» Problem details:
Would you transcribe the entries below word for word, omitting all images?
(Input records begins)
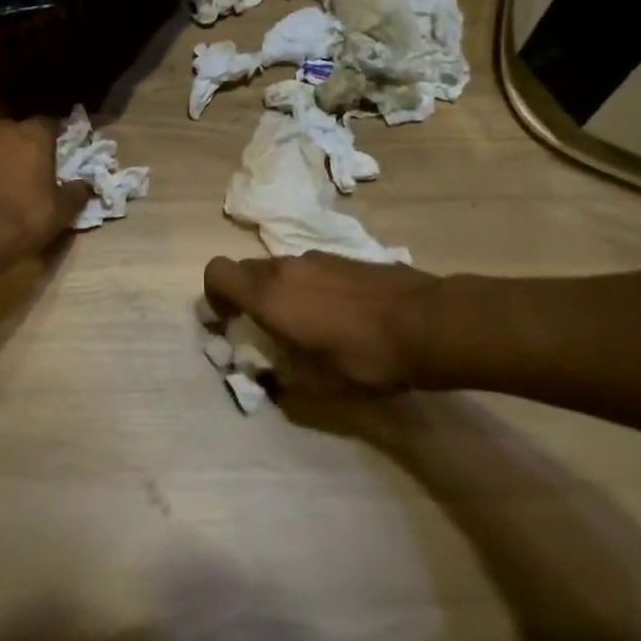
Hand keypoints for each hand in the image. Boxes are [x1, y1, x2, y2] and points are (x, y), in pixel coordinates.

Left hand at [0, 117, 92, 256]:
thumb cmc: (29, 212)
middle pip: (24, 130)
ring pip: (2, 142)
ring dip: (10, 154)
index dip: (60, 137)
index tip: (65, 152)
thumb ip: (78, 190)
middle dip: (32, 143)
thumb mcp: (64, 207)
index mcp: (35, 131)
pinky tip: (1, 186)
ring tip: (20, 176)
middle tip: (42, 165)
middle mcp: (6, 128)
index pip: (52, 123)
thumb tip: (84, 184)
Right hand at [203, 253, 439, 392]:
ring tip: (306, 328)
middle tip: (264, 332)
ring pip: (279, 269)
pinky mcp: (344, 257)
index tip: (227, 322)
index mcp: (269, 294)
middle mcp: (286, 266)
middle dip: (245, 297)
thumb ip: (282, 379)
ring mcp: (317, 257)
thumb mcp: (319, 384)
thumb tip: (268, 378)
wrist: (427, 323)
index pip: (217, 272)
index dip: (213, 295)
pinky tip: (338, 316)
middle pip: (247, 270)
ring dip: (279, 293)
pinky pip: (309, 269)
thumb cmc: (365, 358)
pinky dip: (307, 288)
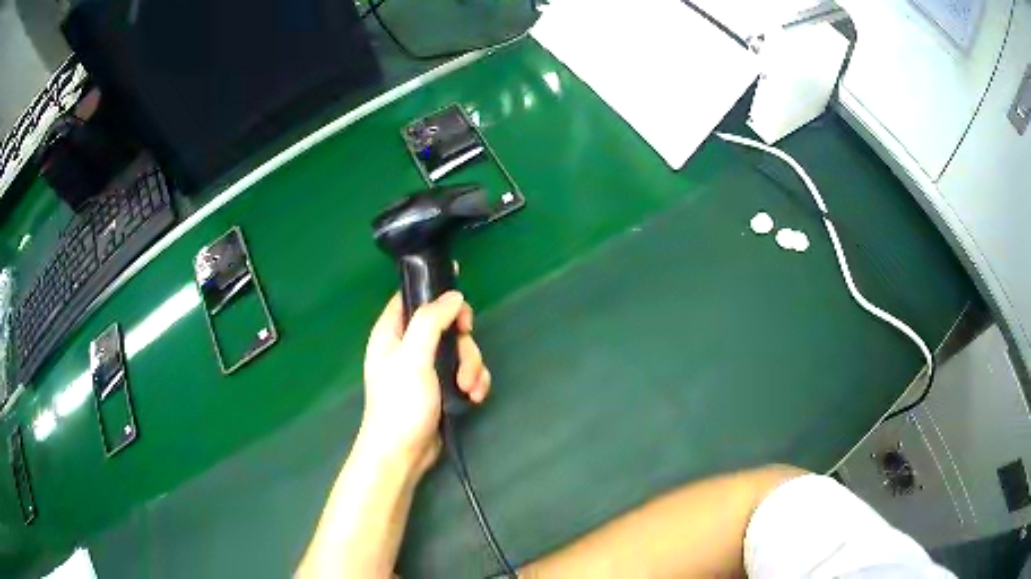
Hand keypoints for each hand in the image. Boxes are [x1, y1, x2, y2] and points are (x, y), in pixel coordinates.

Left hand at [360, 291, 491, 472]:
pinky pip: (465, 373)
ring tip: (468, 389)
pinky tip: (474, 397)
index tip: (461, 303)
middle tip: (464, 358)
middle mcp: (409, 346)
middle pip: (446, 325)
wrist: (403, 453)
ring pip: (460, 351)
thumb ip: (431, 321)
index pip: (412, 298)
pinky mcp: (441, 388)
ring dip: (471, 368)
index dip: (436, 294)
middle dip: (463, 343)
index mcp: (392, 332)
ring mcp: (426, 369)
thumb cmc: (400, 404)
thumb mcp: (413, 357)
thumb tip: (454, 296)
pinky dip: (474, 383)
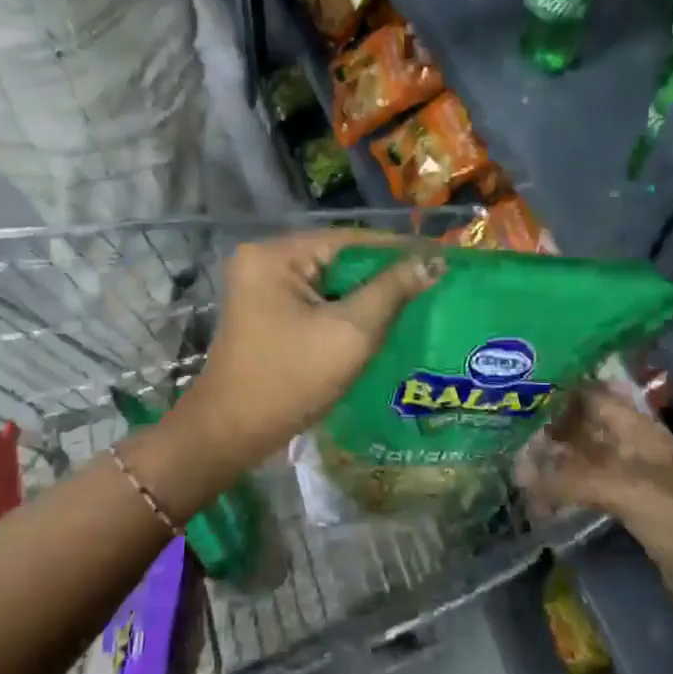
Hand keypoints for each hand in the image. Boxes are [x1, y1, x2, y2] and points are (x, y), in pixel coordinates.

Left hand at [173, 230, 441, 467]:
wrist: (231, 435)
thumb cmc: (290, 380)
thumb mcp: (350, 332)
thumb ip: (391, 291)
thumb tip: (432, 261)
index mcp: (275, 255)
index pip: (350, 239)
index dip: (398, 248)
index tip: (441, 258)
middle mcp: (263, 261)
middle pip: (338, 258)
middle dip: (383, 274)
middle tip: (433, 282)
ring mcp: (261, 288)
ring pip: (329, 282)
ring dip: (367, 294)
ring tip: (416, 301)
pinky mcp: (266, 313)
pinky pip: (316, 301)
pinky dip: (345, 310)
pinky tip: (380, 322)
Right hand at [520, 384, 672, 600]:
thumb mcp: (623, 489)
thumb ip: (570, 480)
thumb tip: (519, 474)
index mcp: (637, 430)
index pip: (593, 396)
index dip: (561, 392)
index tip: (522, 394)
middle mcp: (633, 446)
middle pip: (587, 428)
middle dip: (552, 429)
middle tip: (510, 432)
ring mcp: (633, 478)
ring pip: (587, 459)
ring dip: (557, 461)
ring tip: (518, 464)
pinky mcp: (632, 507)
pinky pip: (591, 489)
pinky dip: (568, 489)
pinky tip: (544, 495)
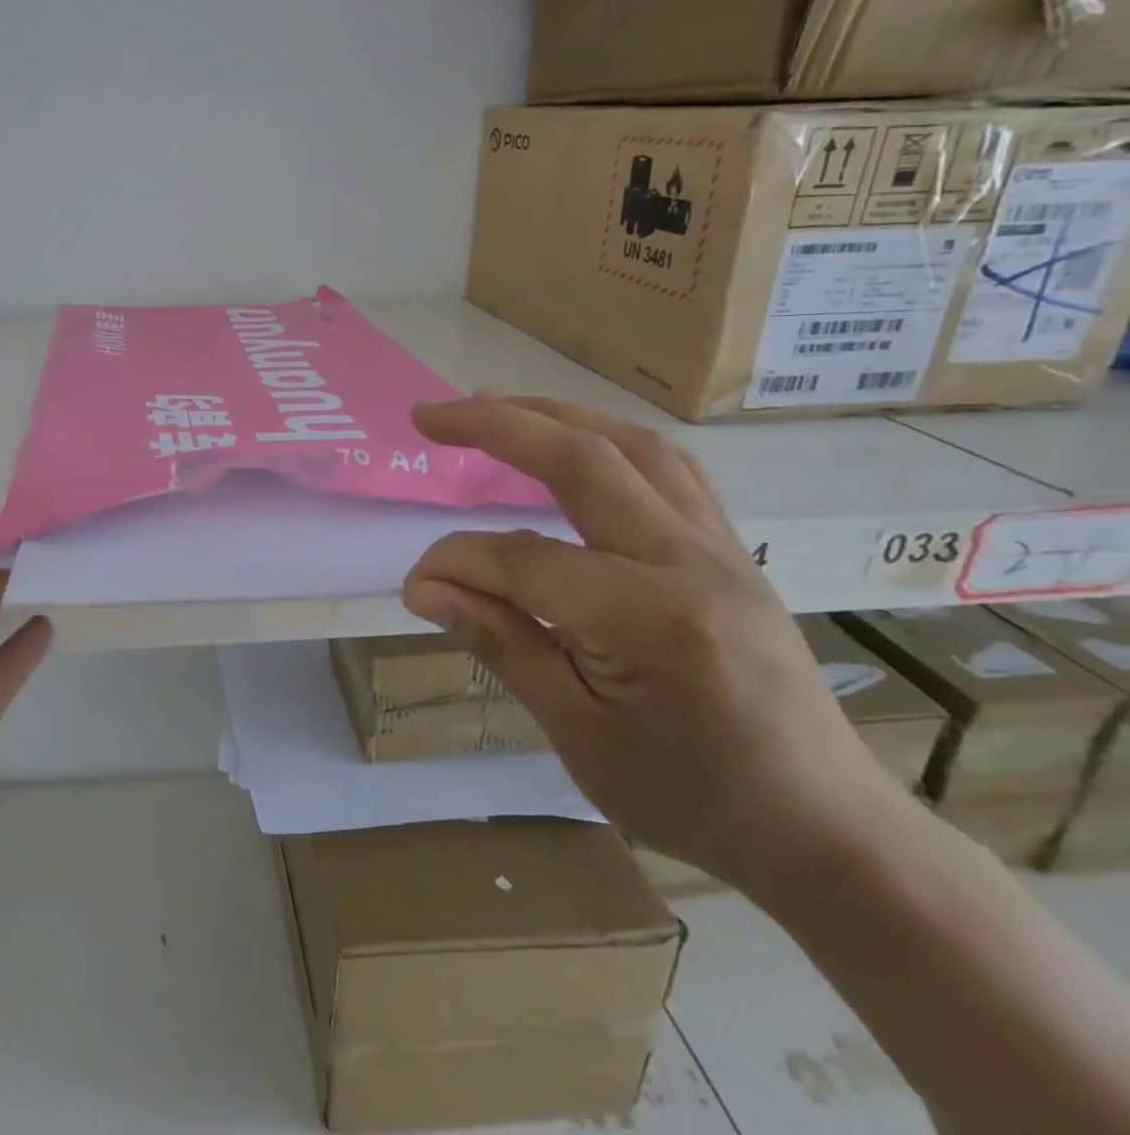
(Input records ends)
» Written reply:
Hand keypoints for each hand in the image. Boxes are [x1, y1, x2, y2] and points are (x, y), in pixel coordinates.

Left hand at [0, 117, 92, 256]:
thumb cmc: (29, 212)
middle pip: (24, 130)
ring pip: (2, 142)
ring dip: (10, 154)
index dip: (60, 137)
index tip: (65, 152)
thumb ip: (78, 190)
middle dip: (32, 143)
thumb mcp: (64, 207)
index mcp: (35, 131)
pinky tip: (1, 186)
ring tip: (20, 176)
middle tip: (42, 165)
middle mcp: (6, 128)
index pip: (52, 123)
thumb tip: (84, 184)
Right hand at [203, 253, 439, 392]:
ring tip: (306, 328)
middle tip: (264, 332)
ring pip: (279, 269)
pinky mcp: (344, 257)
index tip: (227, 322)
index mcp: (269, 294)
middle mcp: (286, 266)
middle dip: (245, 297)
thumb ip: (282, 379)
ring mcp: (317, 257)
thumb mcp: (319, 384)
thumb tip: (268, 378)
wrist: (427, 323)
index pip: (217, 272)
index dip: (213, 295)
pinky tip: (338, 316)
middle pip: (247, 270)
ring dip: (279, 293)
pinky pip: (309, 269)
thumb cmc: (365, 358)
pinky dip: (307, 288)
Hand keypoints for each hand in the image. Boxes are [x1, y1, x2, y2] and points are (x, y), in pixel coordinates.

Left hand at [360, 291, 491, 472]:
pinky pip: (465, 373)
ring tip: (468, 389)
pinky tip: (474, 397)
index tip: (461, 303)
middle tip: (464, 358)
middle mcp: (409, 346)
middle pip: (446, 325)
wrist: (403, 453)
ring pip: (460, 351)
thumb ip: (431, 321)
index pip: (412, 298)
pinky mcp: (441, 388)
ring dip: (471, 368)
index dip: (436, 294)
middle dip: (463, 343)
index mcp: (392, 332)
ring mcp: (426, 369)
thumb cmc: (400, 404)
thumb mcp: (413, 357)
thumb tip: (454, 296)
pinky dip: (474, 383)
Hand keypoints for each hand in the image. Boxes are [x1, y1, x2, y2] and points are (x, y), in pixel coordinates.

Left hand at [173, 230, 441, 467]:
wrist: (231, 435)
thumb cmc: (290, 380)
thumb mcp: (350, 332)
thumb ip: (391, 291)
thumb tip: (432, 261)
index mcp: (275, 255)
index pip: (350, 239)
index dip: (398, 248)
index tip: (441, 258)
middle mcp: (263, 261)
middle pip: (338, 258)
middle dip: (383, 274)
middle tip: (433, 282)
ring mcp: (261, 288)
ring pip: (329, 282)
ring dip: (367, 294)
ring tip: (416, 301)
pinky mcp: (266, 313)
pinky pip: (316, 301)
pinky dip: (345, 310)
pinky tip: (380, 322)
Right hand at [520, 384, 672, 600]:
thumb mcp: (623, 489)
thumb ip: (570, 480)
thumb tip: (519, 474)
index mcp: (637, 430)
index pip: (593, 396)
index dip: (561, 392)
index tip: (522, 394)
middle mcp: (633, 446)
middle pip: (587, 428)
middle dip: (552, 429)
middle tip: (510, 432)
ring mcp: (633, 478)
ring pip: (587, 459)
ring dip: (557, 461)
ring tip: (518, 464)
pinky mcp: (632, 507)
pinky pip: (591, 489)
pinky dip: (568, 489)
pinky tip: (544, 495)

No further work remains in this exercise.